La risposta alla prima domanda appare già ardua. E per la forza di cui Salvini gode nella Lega, tra le migliaia di parlamentari, amministratori e politici locali eletti grazie al “suo” consenso, e per la mancanza di leader alternativi. Difficilmente potrebbe essere Giorgetti, il nuovo segretario: non perchè non ne abbia le capacità, ma perché la sua storia politica ci ha dimostrato che non è quello il ruolo in cui si riconosce egli stesso.
Anche nella destituzione di Bossi e del suo cerchio magico, nel lontano 2012, Giorgetti giocò un ruolo senz’altro decisivo ma rigorosamente dietro le quinte. Zaia, allora? Da tempo si rincorrono le voci su un possibile upgrade al livello nazionale del presidente del Veneto, ma questo scenario ci porta alla seconda domanda: che Lega sarebbe, quella senza Salvini?
In questi anni, il segretario leghista ha posizionato il movimento all’estrema destra, e così facendo gli ha anche dato una dimensione nazionale, con risultati a doppia cifra su tutto il territorio, amministratori eletti in ogni parte d’Italia, egemonia indiscussa nel campo del centrodestra. Sarebbe in grado Zaia, volto da due decenni della Lega autonomista se non addirittura secessionista, di tenere insieme tutto questo? E con quali istanze, con quali parole d’ordine?
Mantenere il sovranismo populista di Salvini, farebbe di tutta l’operazione un inutile maquillage che non renderebbe “spendibili” i voti leghisti; abbandonarlo potrebbe voler dire rinunciare alla dimensione nazionale e vedere tutti quei consensi costruiti sulle tematiche della destra sovranista, anti europea e no euro, trovare una nuova e confortevole casa nei Fratelli d’Italia di Giorgia Meloni.
Senza un leader forte e riconoscibile a livello nazionale, senza un’identità nuova, è dunque difficile ipotizzare che la Lega possa mantenere le attuali percentuali, e anche se un’operazione del genere dovesse davvero concretizzarsi, c’è da chiedersi quale beneficio concreto porterebbe al quadro politico nazionale.
Da anni ormai viene “nutrito” un elettorato sovranista e populista, che è cresciuto fino ad oltre il 40% costituito dalla somma di Lega e FdI.

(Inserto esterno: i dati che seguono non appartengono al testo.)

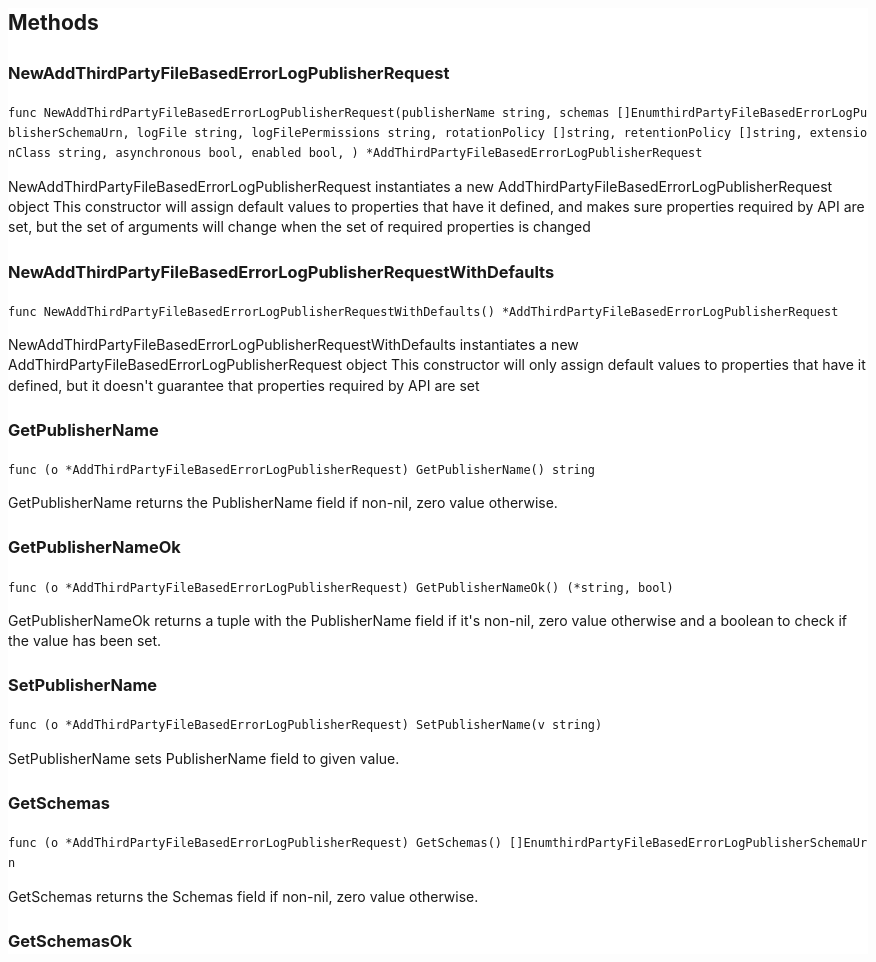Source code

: ## Methods

### NewAddThirdPartyFileBasedErrorLogPublisherRequest

`func NewAddThirdPartyFileBasedErrorLogPublisherRequest(publisherName string, schemas []EnumthirdPartyFileBasedErrorLogPublisherSchemaUrn, logFile string, logFilePermissions string, rotationPolicy []string, retentionPolicy []string, extensionClass string, asynchronous bool, enabled bool, ) *AddThirdPartyFileBasedErrorLogPublisherRequest`

NewAddThirdPartyFileBasedErrorLogPublisherRequest instantiates a new AddThirdPartyFileBasedErrorLogPublisherRequest object
This constructor will assign default values to properties that have it defined,
and makes sure properties required by API are set, but the set of arguments
will change when the set of required properties is changed

### NewAddThirdPartyFileBasedErrorLogPublisherRequestWithDefaults

`func NewAddThirdPartyFileBasedErrorLogPublisherRequestWithDefaults() *AddThirdPartyFileBasedErrorLogPublisherRequest`

NewAddThirdPartyFileBasedErrorLogPublisherRequestWithDefaults instantiates a new AddThirdPartyFileBasedErrorLogPublisherRequest object
This constructor will only assign default values to properties that have it defined,
but it doesn't guarantee that properties required by API are set

### GetPublisherName

`func (o *AddThirdPartyFileBasedErrorLogPublisherRequest) GetPublisherName() string`

GetPublisherName returns the PublisherName field if non-nil, zero value otherwise.

### GetPublisherNameOk

`func (o *AddThirdPartyFileBasedErrorLogPublisherRequest) GetPublisherNameOk() (*string, bool)`

GetPublisherNameOk returns a tuple with the PublisherName field if it's non-nil, zero value otherwise
and a boolean to check if the value has been set.

### SetPublisherName

`func (o *AddThirdPartyFileBasedErrorLogPublisherRequest) SetPublisherName(v string)`

SetPublisherName sets PublisherName field to given value.


### GetSchemas

`func (o *AddThirdPartyFileBasedErrorLogPublisherRequest) GetSchemas() []EnumthirdPartyFileBasedErrorLogPublisherSchemaUrn`

GetSchemas returns the Schemas field if non-nil, zero value otherwise.

### GetSchemasOk
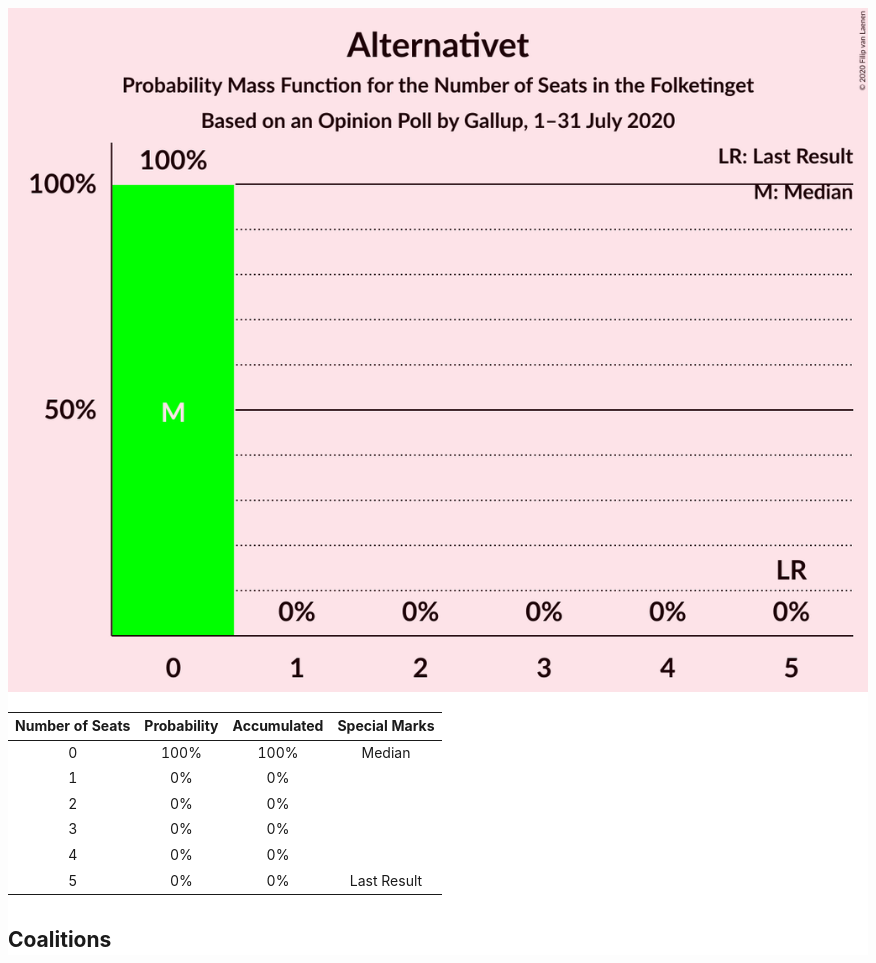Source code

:![Graph with seats probability mass function not yet produced](2020-07-31-Gallup-seats-pmf-alternativet.png "Seats Probability Mass Function")

| Number of Seats | Probability | Accumulated | Special Marks |
|:---------------:|:-----------:|:-----------:|:-------------:|
| 0 | 100% | 100% | Median |
| 1 | 0% | 0% |  |
| 2 | 0% | 0% |  |
| 3 | 0% | 0% |  |
| 4 | 0% | 0% |  |
| 5 | 0% | 0% | Last Result |


## Coalitions
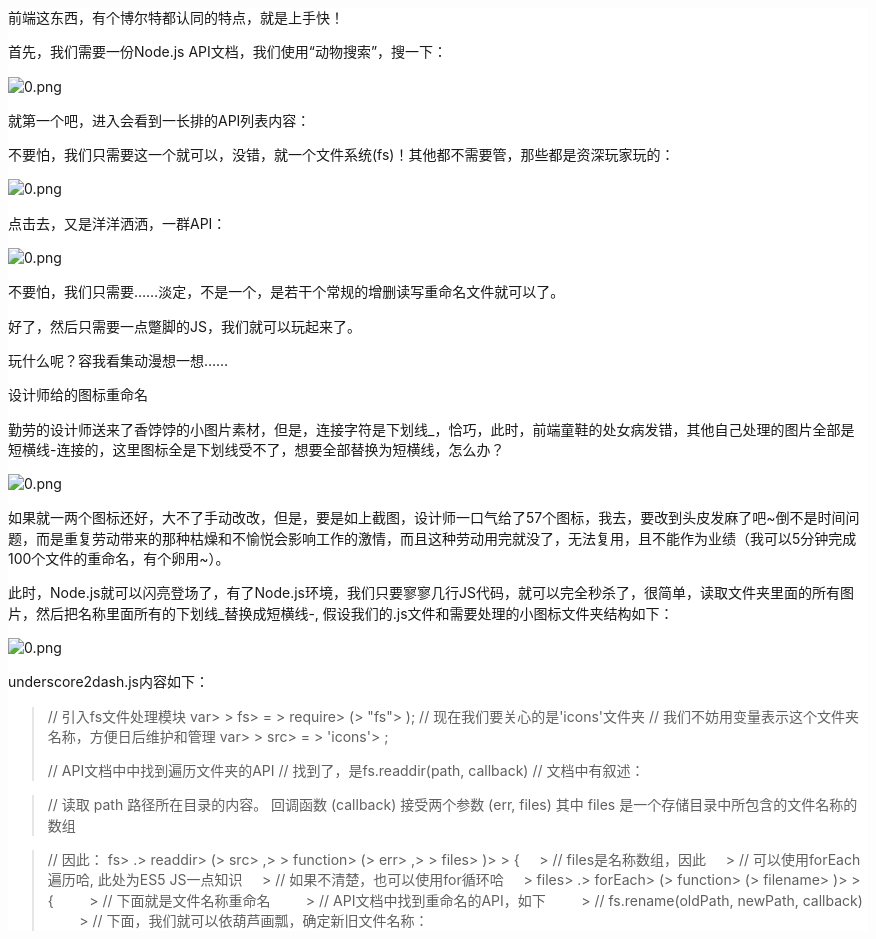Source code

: 前端这东西，有个博尔特都认同的特点，就是上手快！

首先，我们需要一份Node.js API文档，我们使用“动物搜索”，搜一下：

![0.png](../_resources/7a32f05d62a6a700c1ddd51f2e028b24.png)

就第一个吧，进入会看到一长排的API列表内容：

不要怕，我们只需要这一个就可以，没错，就一个文件系统(fs)！其他都不需要管，那些都是资深玩家玩的：

![0.png](../_resources/bb0f0ccfca68e1f9b16f617c6e5a292d.png)

点击去，又是洋洋洒洒，一群API：

![0.png](../_resources/e7a193f25a743c0bf3ad99e76596d400.png)

不要怕，我们只需要……淡定，不是一个，是若干个常规的增删读写重命名文件就可以了。

好了，然后只需要一点蹩脚的JS，我们就可以玩起来了。

玩什么呢？容我看集动漫想一想……

设计师给的图标重命名

勤劳的设计师送来了香饽饽的小图片素材，但是，连接字符是下划线_，恰巧，此时，前端童鞋的处女病发错，其他自己处理的图片全部是短横线-连接的，这里图标全是下划线受不了，想要全部替换为短横线，怎么办？

![0.png](../_resources/eba187ce61d72d83e2ed64bd6729bf49.png)

如果就一两个图标还好，大不了手动改改，但是，要是如上截图，设计师一口气给了57个图标，我去，要改到头皮发麻了吧~倒不是时间问题，而是重复劳动带来的那种枯燥和不愉悦会影响工作的激情，而且这种劳动用完就没了，无法复用，且不能作为业绩（我可以5分钟完成100个文件的重命名，有个卵用~）。

此时，Node.js就可以闪亮登场了，有了Node.js环境，我们只要寥寥几行JS代码，就可以完全秒杀了，很简单，读取文件夹里面的所有图片，然后把名称里面所有的下划线_替换成短横线-, 假设我们的.js文件和需要处理的小图标文件夹结构如下：

![0.png](../_resources/51d66f991def1eaf03deaafff3704723.png)

underscore2dash.js内容如下：

> // 引入fs文件处理模块
> var>   > fs>  = > require> (> "fs"> );
> // 现在我们要关心的是'icons'文件夹
> // 我们不妨用变量表示这个文件夹名称，方便日后维护和管理
> var>   > src>  = > 'icons'> ;
>
> // API文档中中找到遍历文件夹的API
> // 找到了，是fs.readdir(path, callback)
> // 文档中有叙述：

> // 读取 path 路径所在目录的内容。 回调函数 (callback) 接受两个参数 (err, files) 其中 files 是一个存储目录中所包含的文件名称的数组

> // 因此：
> fs> .> readdir> (> src> ,>   > function> (> err> ,>   > files> )>   > {
>     > // files是名称数组，因此
>     > // 可以使用forEach遍历哈, 此处为ES5 JS一点知识
>     > // 如果不清楚，也可以使用for循环哈
>     > files> .> forEach> (> function> (> filename> )>   > {
>         > // 下面就是文件名称重命名
>         > // API文档中找到重命名的API，如下
>         > // fs.rename(oldPath, newPath, callback)
>         > // 下面，我们就可以依葫芦画瓢，确定新旧文件名称：
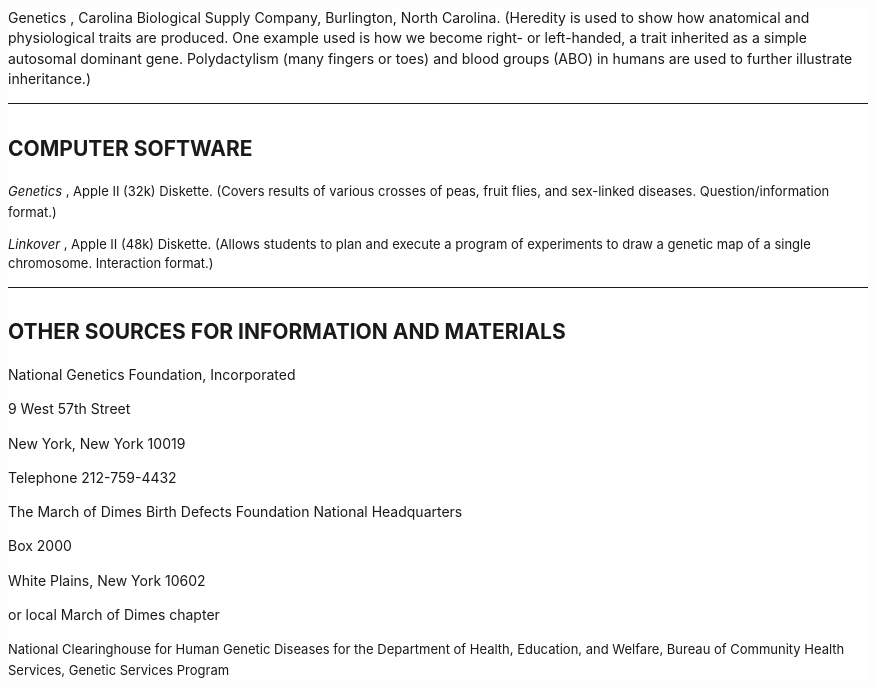 Genetics
</i>
, Carolina Biological Supply Company, Burlington, North Carolina. (Heredity is used to show how anatomical and physiological traits are produced. One example used is how we become right- or left-handed, a trait inherited as a simple autosomal dominant gene. Polydactylism (many fingers or toes) and blood groups (ABO) in humans are used to further illustrate inheritance.)
</font>
</p>
<hr/>
<h2>
COMPUTER SOFTWARE
</h2>
<font size="-1">
<i>
Genetics
</i>
, Apple II (32k) Diskette. (Covers results of various crosses of peas, fruit flies, and sex-linked diseases. Question/information format.)
<p>
<i>
Linkover
</i>
, Apple II (48k) Diskette. (Allows students to plan and execute a program of experiments to draw a genetic map of a single chromosome. Interaction format.)
</p>
</font>
<hr/>
<h2>
OTHER SOURCES FOR INFORMATION AND MATERIALS
</h2>
National Genetics Foundation, Incorporated
<p>
9 West 57th Street
</p>
<p>
New York, New York 10019
</p>
<p>
Telephone 212-759-4432
</p>
<p>
The March of Dimes Birth Defects Foundation National Headquarters
</p>
<p>
Box 2000
</p>
<p>
White Plains, New York 10602
</p>
<p>
or local March of Dimes chapter
</p>
<p>
<font size="-1">
National Clearinghouse for Human Genetic Diseases for the Department of Health, Education, and Welfare, Bureau of Community Health Services, Genetic Services Program
</font>
</p>
</body>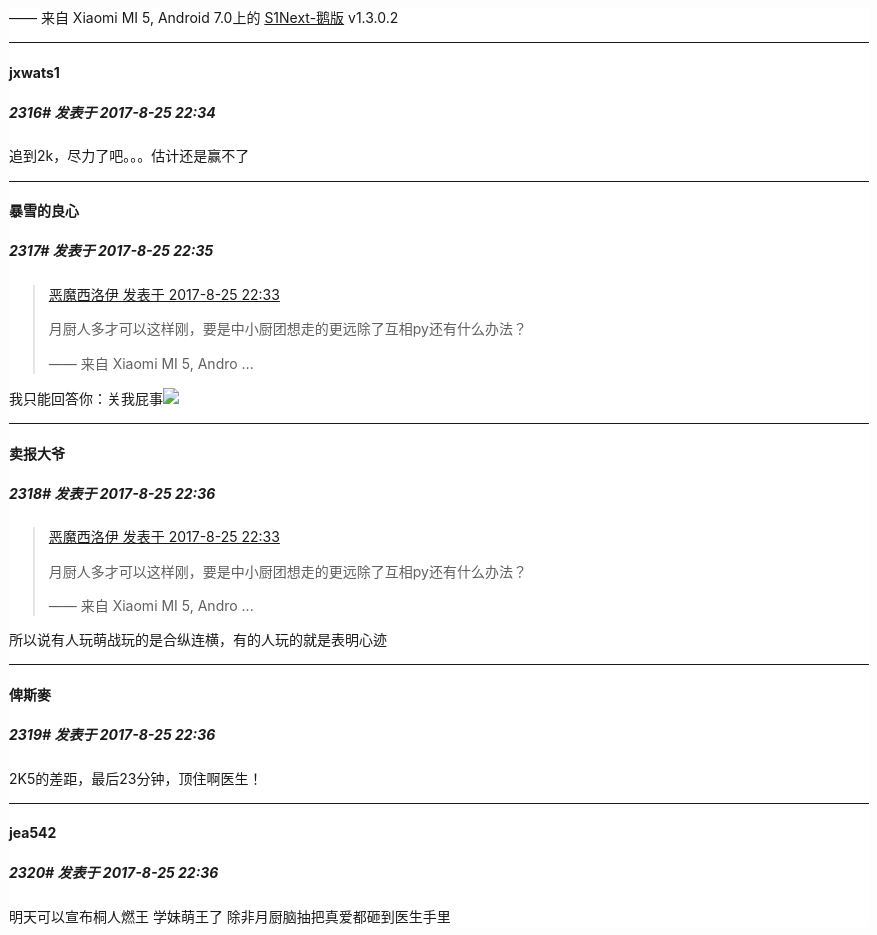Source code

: —— 来自 Xiaomi MI 5, Android 7.0上的 [S1Next-鹅版](https://github.com/ykrank/S1-Next/releases) v1.3.0.2


-----

####  jxwats1  
##### 2316#       发表于 2017-8-25 22:34


追到2k，尽力了吧。。。估计还是赢不了


-----

####  暴雪的良心  
##### 2317#       发表于 2017-8-25 22:35


<blockquote><a href="httphttps://bbs.saraba1st.com/2b/forum.php?mod=redirect&amp;goto=findpost&amp;pid=37005484&amp;ptid=1532681" target="_blank">恶魔西洛伊 发表于 2017-8-25 22:33</a>

月厨人多才可以这样刚，要是中小厨团想走的更远除了互相py还有什么办法？


—— 来自 Xiaomi MI 5, Andro ...</blockquote>
我只能回答你：关我屁事<img src="https://static.saraba1st.com/image/smiley/face2017/049.png" referrerpolicy="no-referrer">


-----

####  卖报大爷  
##### 2318#       发表于 2017-8-25 22:36


<blockquote><a href="httphttps://bbs.saraba1st.com/2b/forum.php?mod=redirect&amp;goto=findpost&amp;pid=37005484&amp;ptid=1532681" target="_blank">恶魔西洛伊 发表于 2017-8-25 22:33</a>

月厨人多才可以这样刚，要是中小厨团想走的更远除了互相py还有什么办法？


—— 来自 Xiaomi MI 5, Andro ...</blockquote>
所以说有人玩萌战玩的是合纵连横，有的人玩的就是表明心迹


-----

####  俾斯麥  
##### 2319#       发表于 2017-8-25 22:36


2K5的差距，最后23分钟，顶住啊医生！


-----

####  jea542  
##### 2320#       发表于 2017-8-25 22:36


明天可以宣布桐人燃王 学妹萌王了
除非月厨脑抽把真爱都砸到医生手里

Una svolta moderata da parte della Lega, con Meloni invece ben salda sulle sue posizioni, potrebbe risolversi dunque in un mero cambio di consonante: il fattore S potrebbe diventare il fattore M, se Giorgia Meloni dovesse ereditare buona parte dell’elettorato oggi leghista.
Insomma, una scorciatoia che porta al punto di partenza, ovvero un blocco consistente di consensi inutilizzabile nel quadro politico. E tutto questo ipotizzando che Salvini tranquillamente accetti di uscire di scena.
Ecco allora che l’unica strada percorribile, per un equilibrio nuovo nella politica italiana, è quella maestra delle elezioni, quando si terranno: nella campagna elettorale e nelle urne, gli avversari del sovranismo populista dovranno trovare argomenti e istanze in grado di ridimensionare quella destra, a prescindere da chi la guiderà.